William Bainbridge’s Eagle Pommel Dress Sword
Captain William Bainbridge was imprisoned in Tripoli for two years after Philadelphia, the ship he was commanding, ran aground. Due to an unsuccessful attempt to scuttle the ship before they were captured, the Tripoline forces were able to fix the damage and add the frigate to their naval firepower. Though American forces were later able to properly scuttle the ship before the first official battle, the capture of Philadelphia still loomed over Bainbridge.
He was released from prison on parole to assist Commodore John Rogers with peace negotiations. On June 5, 1805, Bainbridge and the 300 members of his crew were finally released and were happily received aboard Constitution. Soon after, Bainbridge formally requested an early Court of Inquiry to deal with the matter of Philadelphia and fortunately, Captains James Barron, Stephen Decatur, and Hugh G. Campbell officially declared Bainbridge free of fault. Bainbridge went on to command Constitution during the War of 1812.

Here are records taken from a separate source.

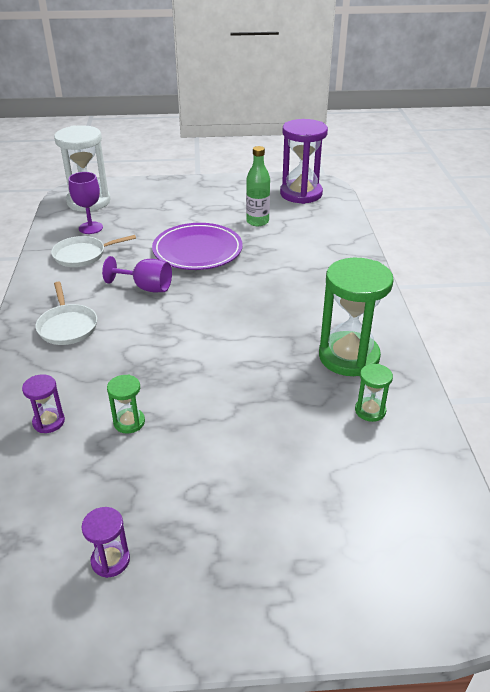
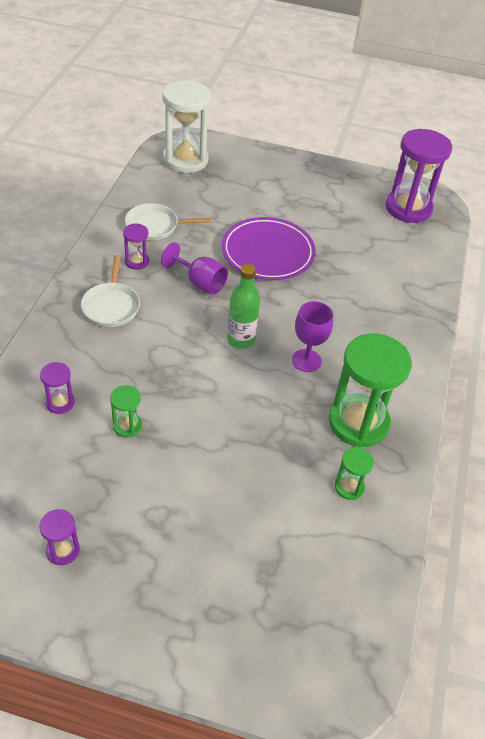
camera: 15 degrees right, 10 degrees up
(77, 286) = (137, 261): none -> purple hourglass
(90, 228) = (175, 194): purple goblet -> purple goblet (306, 360)
(257, 221) = (345, 232): green bottle -> green bottle (241, 339)

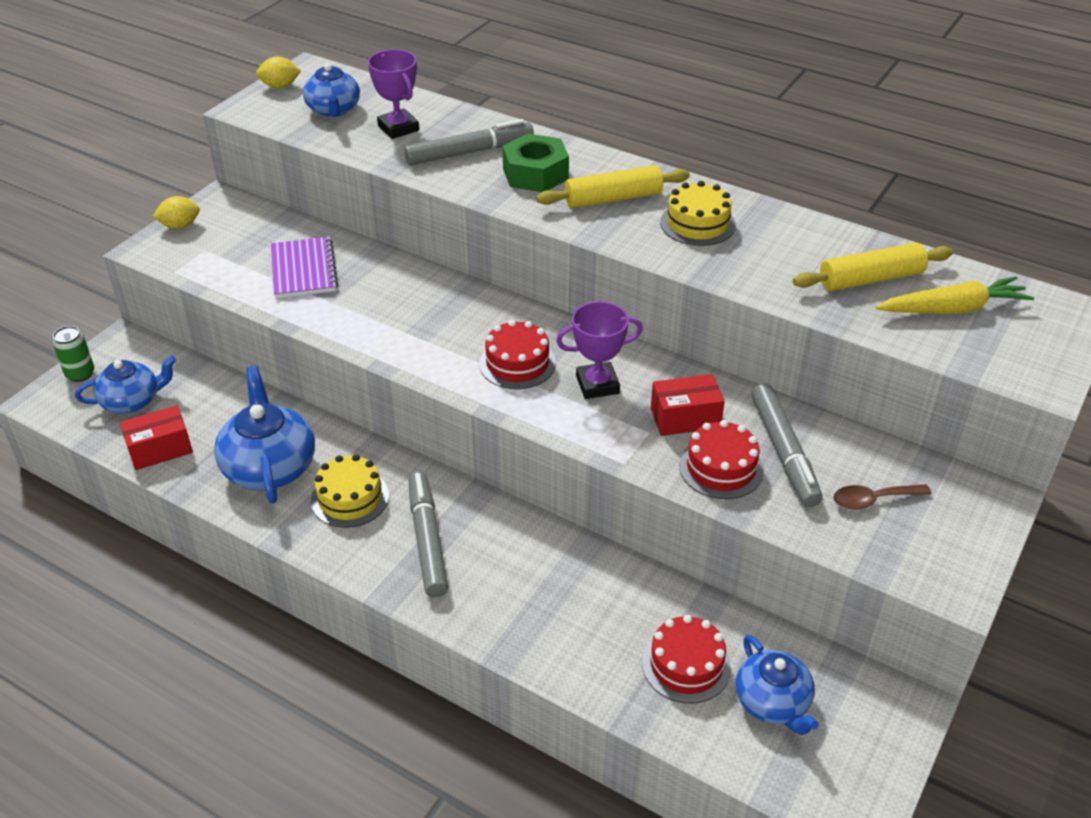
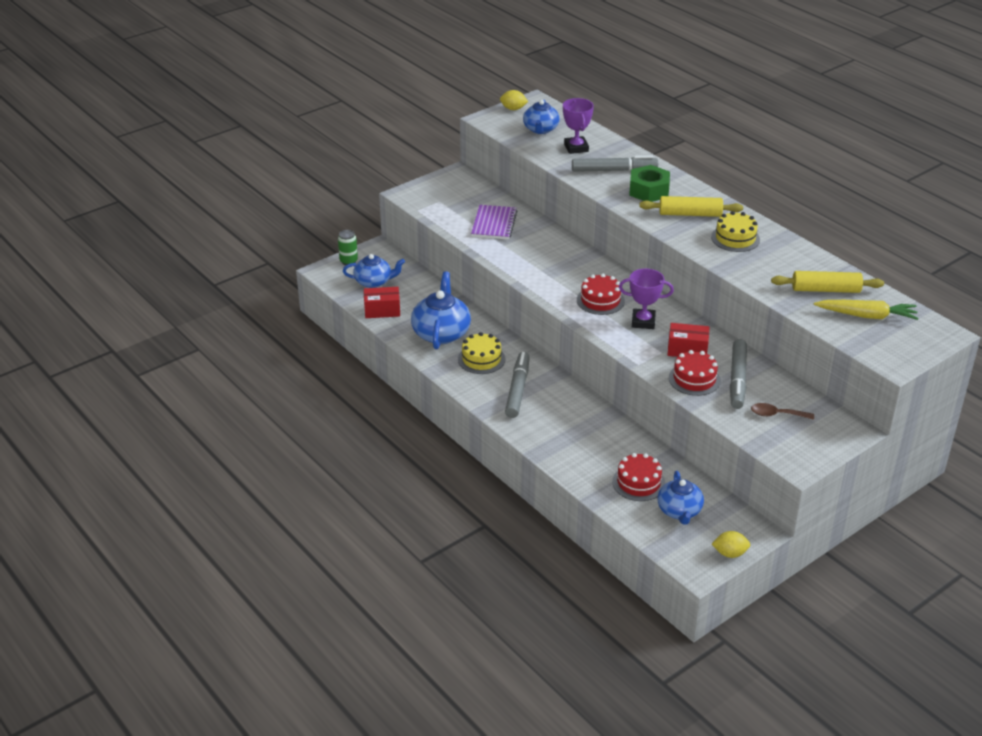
camera: 20 degrees right, 5 degrees down
(180, 225) = (429, 184): yellow lemon -> yellow lemon (730, 553)

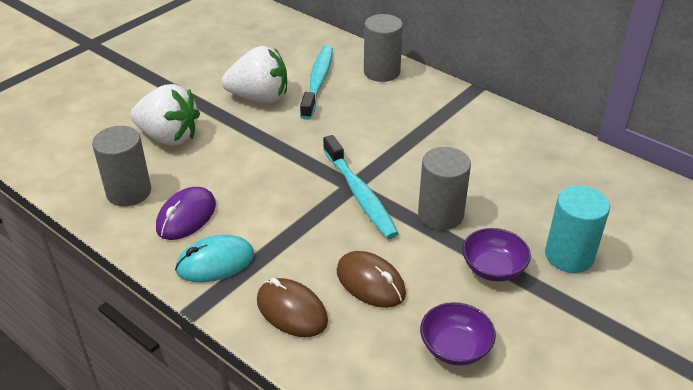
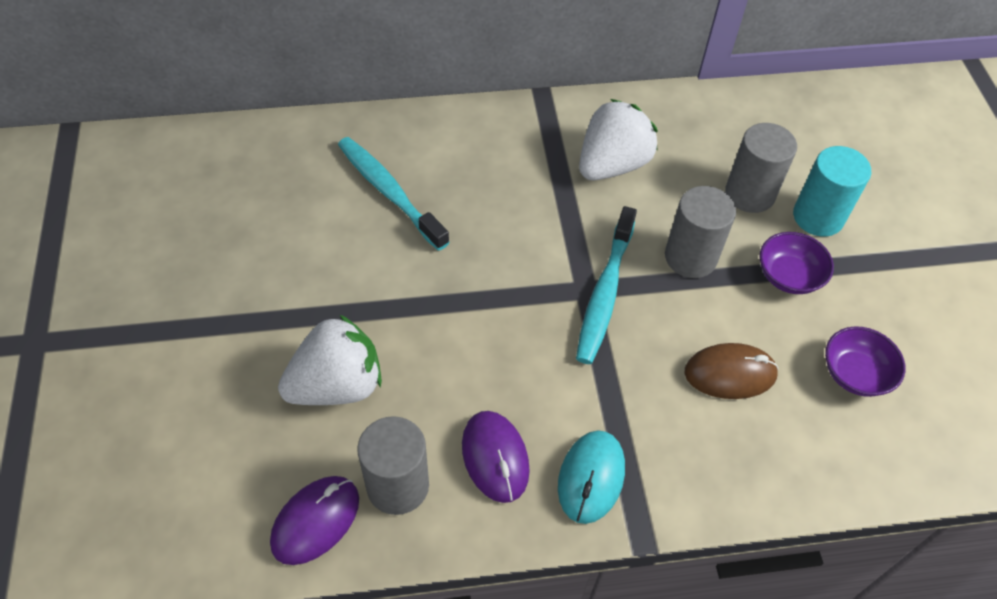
camera: 50 degrees left, 15 degrees up
(78, 177) = (315, 521): none -> purple mouse
(259, 97) = (359, 258): white strawberry -> white strawberry (612, 165)
(292, 311) = (713, 460): brown mouse -> none
(359, 194) = (604, 293): turquoise toothbrush -> turquoise toothbrush turned 90 degrees clockwise
(381, 72) = (434, 133): grey cylinder -> grey cylinder (749, 194)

This dress sword, worn by Commissioned Navy Officers, was made in Britain and originally had a blue blade with gold paint on the various floral etchings. The American motto at the time, “E Pluribus Unum” is written in a flowing banner held by an eagle’s beak. The eagle pommel is accented with a grip made of ivory, the expensive material clearly displaying his wealth and his high rank in the Navy. Due to intricate details of this sword, it was not used in battle and was instead used when performing ceremonial duties.